Il y a quelques jours, le congrès américain autorisait une ligne de crédits budgétaires limitées à 22,9 Md$ pour que l’US Air Force puisse acquérir entre 144 et 200 nouveaux F15-EX pour remplacer ses F15 C/D arrivants en limite de potentiel, avec un prix unitaire en configuration « Fly-Away » établit à 87 m$, et un support global pour 15 ans. Cette commande, plus qu’attendu pour Boeing qui avait, ces dernières années, aligné les défaites face au F35 de Lockheed, a semble-t-il donné des ailes à l’avionneur de Seattle, déjà fortement touché par l’arrêt brutal de la dynamique de croissance dans le domaine de l’aéronautique civile, ainsi que par les conséquences des accidents ayant touché son B737 Max.
Rappelons que le F15-EX représente l’ultime version du célèbre chasseur de McDonnell Douglas qui fit son premier vol en 1972, et qui reste l’avion de combat moderne ayant obtenu le meilleur taux de victoire aérienne avec plus d’une centaine d’avions abattus sans aucune perte en combat aérien. Ayant montré son potentiel comme chasseur de supériorité aérienne, l’appareil connut de nombreuses versions lui offrant une plus grande allonge et des capacités étendues pour la version C/D dans les années 80, la version Strike Eagle spécialisée dans l’assaut dans les années 90, ainsi qu’une version semi-furtive, le Silent Eagle, au début des années 2010. Mais c’est avec sa version EX que l’avionneur américain Boeing, qui a racheté MacDonnell Douglas en 1996, espère redonner à cette légende de l’aviation de combat sa splendeur passée.
Pendant plus de 30 ans, le F15 a été la référence occidentale en matière de supériorité aérienne
Pour convaincre l’US Air Force, Boeing a, en quelque sorte, jouer sur l’inversion de paradigme, en proposant un appareil ne cherchant pas à faire ce que fait le F35A, mais qui sait faire tout le reste ! En effet, le F15-EX ne sacrifie rien à la furtivité.
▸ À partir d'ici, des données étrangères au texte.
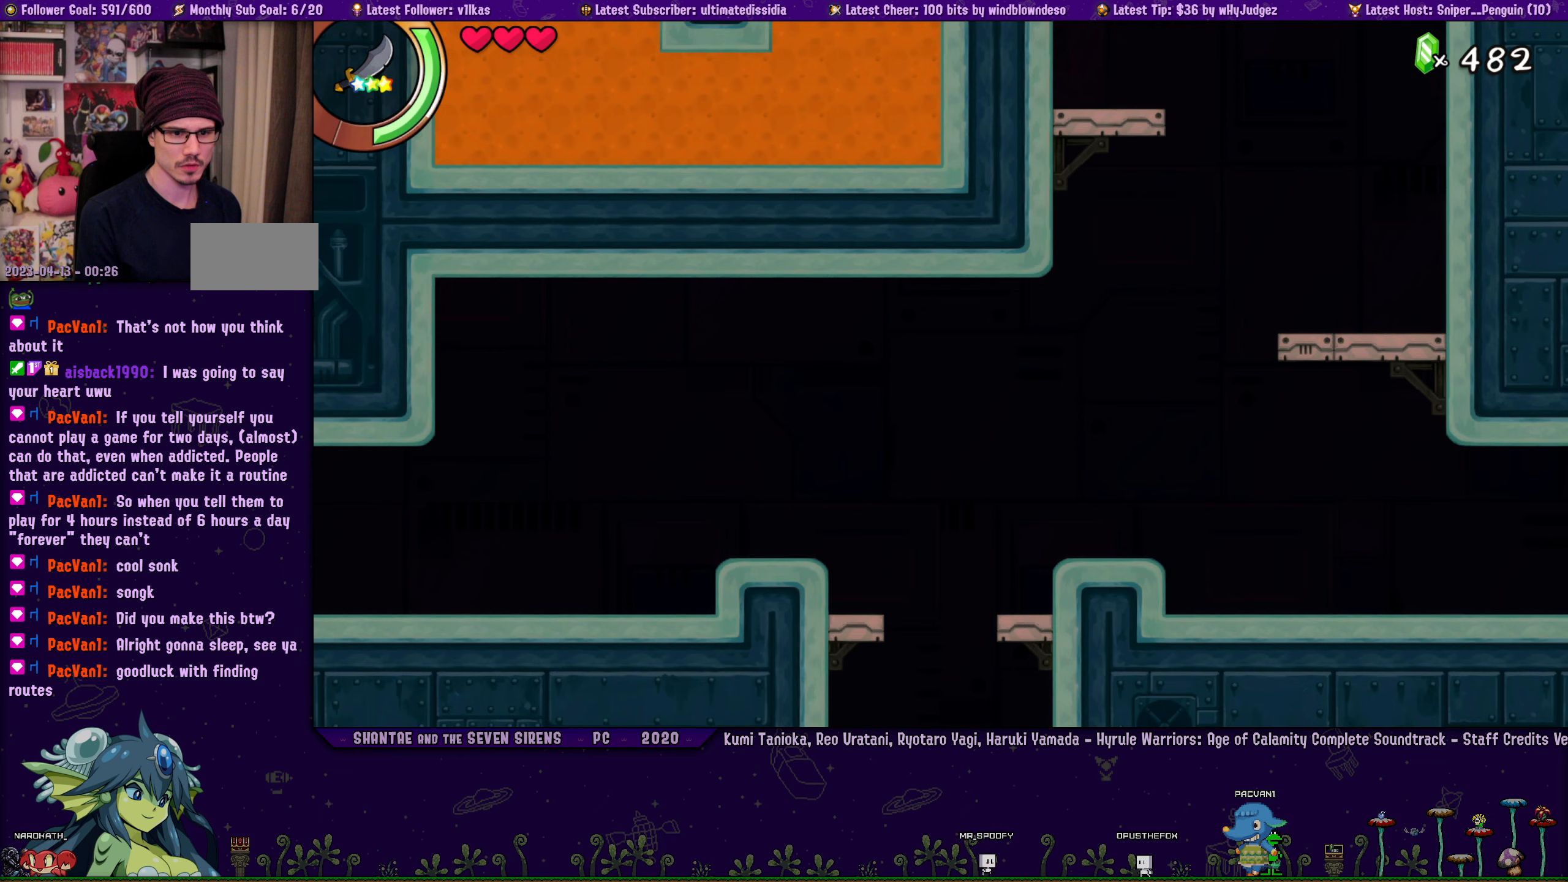
{"buttons": ["CROSS", "R1", "DPAD_UP", "DPAD_LEFT"], "left_stick": "center", "right_stick": "center", "events": [[50, "CROSS", "down"], [266, "DPAD_LEFT", "down"], [283, "DPAD_UP", "down"], [350, "R1", "down"]]}
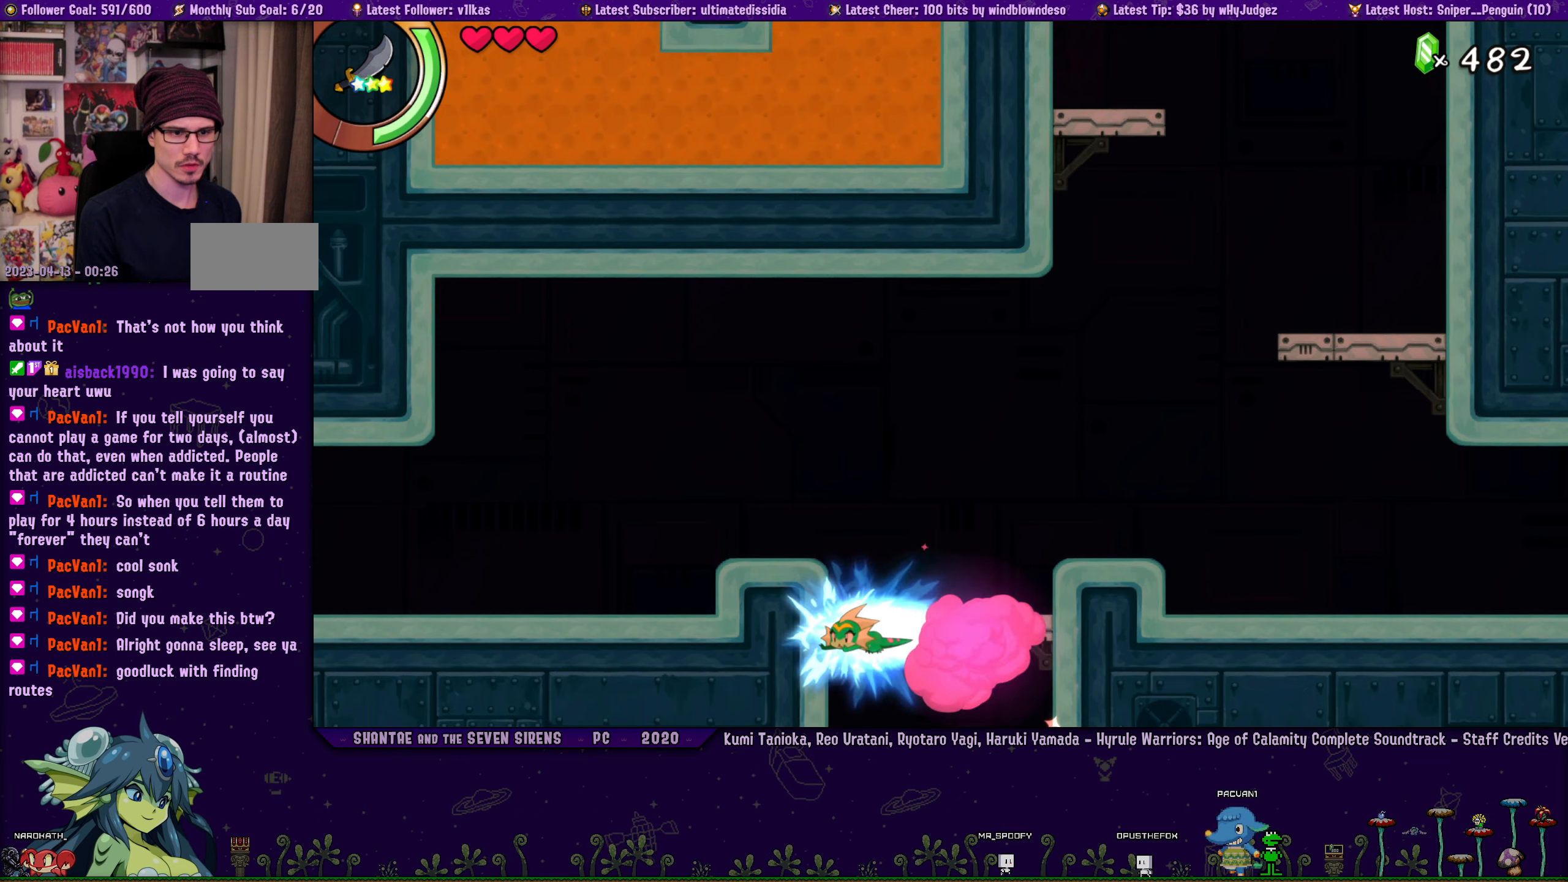
{"buttons": ["CROSS", "R1", "DPAD_LEFT"], "left_stick": "center", "right_stick": "center", "events": [[33, "CROSS", "up"], [33, "R1", "up"], [183, "CROSS", "down"], [366, "R1", "down"], [383, "DPAD_UP", "up"]]}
Il conserve l’excellent comportement de la plate-forme F15 pour le combat aérien, et y ajoute une capacité d’emport d’armements sans équivalent, l’avion pouvant mettre en oeuvre jusqu’à 22 missiles AIM120 AMRAAM et AIM-9X Sidewinder. Il dispose par ailleurs d’un immense radar très performant APG-82, d’un système infrarouge IRST Légion et d’une suite électronique de défense EPAWSS comparable au Spectra du Rafale ou au Spartan du Typhoon, ainsi que d’une importe capacité de fusion de données. L’appareil sera propulsé par deux réacteurs aux performances accrues et à la consommation réduite, lui conférant une vitesse maximum de Mach 2,5 et une vitesse ascensionnelle de plus de 15.000 m par minute. Enfin, l’adjonction de réservoirs conformes lui permettra d’accroitre le rayon d’action déjà très important de l’appareil, au delà des 2000 km. En d’autres termes, à budget équivalent, le F15-EX va deux fois plus loin, deux fois plus vite, et emporte deux fois plus d’armements qu’un F35A, tout en ayant deux moteurs et un équipage à 2 pilotes.
Le combat pour réussir à imposer son F15-EX à l’US Air Force, toute acquise jusqu’il y a peu au seul F35A, fut particulièrement âpre. Boeing a su cependant profiter des retards successifs du programme de Lockheed, mais également des révélations concernant les limitations grandissantes qui entourent l’entrée en service de l’avion. Surtout, la montée rapide des tensions entre les Etats-Unis et la Chine, dont l’industrie aéronautique est très dynamique, ont fini par convaincre les plus retissants au Pentagone, qu’il était désormais nécessaire d’étoffer la gamme d’appareils et de performances au sein de l’US Air Force.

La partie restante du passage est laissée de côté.